_TASKS FOR THIS EXERCISE_.
**a.** Please reproduce the stretch of the text on Pelikan from "A prodigious writer, Pelikan" through "Yale University Press.".
**b.** Carry on the text on Pelikan from the point where it stops.

_TEXT SECTION_.

- - - - - - -

A revered figure for generations of church historians during the last half of the twentieth century, Pelikan was 82 and at the time of his death was Sterling Professor of History Emeritus. The funeral was held at Three Hierarchs Chapel at St. Vladimir's Seminary in Crestwood, NY. He was buried at Grove Street Cemetery in New Haven.
A prodigious writer, Pelikan was the author of more than 30 books, including multi-volume works such as his acclaimed The Christian Tradition and Creeds and Confessions of Faith in the Christian Tradition, published by Yale University Press.
James Dittes, the Roger J. Squire Professor Emeritus of Pastoral Theology, said, “Jary Pelikan liked to say that the best graduate education occurs when the student can look over the shoulder of the professor at work. But I am not entirely sure he followed that maxim in practice.
“Too often it seemed to me that the education was going on because he was looking carefully over the shoulder of the student. As mentor and as advocate he exercised a profound and vigorous respect for the accomplishment and talent of others, especially perhaps of those regarded conventionally as ‘junior' scholars, even the maverick.”

- - - - - - -

_EXTRACTED INFORMATION_.
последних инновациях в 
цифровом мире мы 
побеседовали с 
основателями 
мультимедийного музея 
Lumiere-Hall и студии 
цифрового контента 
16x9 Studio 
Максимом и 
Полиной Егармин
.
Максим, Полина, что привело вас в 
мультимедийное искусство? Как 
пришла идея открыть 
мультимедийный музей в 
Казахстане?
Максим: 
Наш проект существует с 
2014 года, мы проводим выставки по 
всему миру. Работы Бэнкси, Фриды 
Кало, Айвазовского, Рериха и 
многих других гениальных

- - - - - - -

_EXPECTED RESULTS_.
**a.**
A prodigious writer, Pelikan was the author of more than 30 books, including multi-volume works such as his acclaimed The Christian Tradition and Creeds and Confessions of Faith in the Christian Tradition, published by Yale University Press.

**b.**
Dittes, like Pelikan, served as director of graduate studies in the Department of Religious Studies and chaired the department from 1975-83.
Pelikan mastered almost a dozen languages during his long scholarly career, which included teaching posts at Valparaiso, Concordia Seminary and the University of Chicago before his arrival at Yale Divinity School in 1962 as the Titus Street Professor—a professorship that was endowed in 1869 through the bequest of Augustus Russell Street of the Yale College Class of 1812. Ten years later, he was appointed Sterling Professor of History. Between 1973-78, he served as acting dean and then dean of the Graduate School at Yale.
The recipient of scores of prizes, awards and honorary degrees, in 2004 Pelikan was awarded the Library of Congress' John W. Kluge Prize for Lifetime Achievement in the Human Sciences, an international award that recognizes individuals for their contributions in a range of disciplines not covered by the Nobel Prizes. In announcing that award, the Library of Congress said Pelikan had made "unrivaled contributions to intellectual, cultural and religious history."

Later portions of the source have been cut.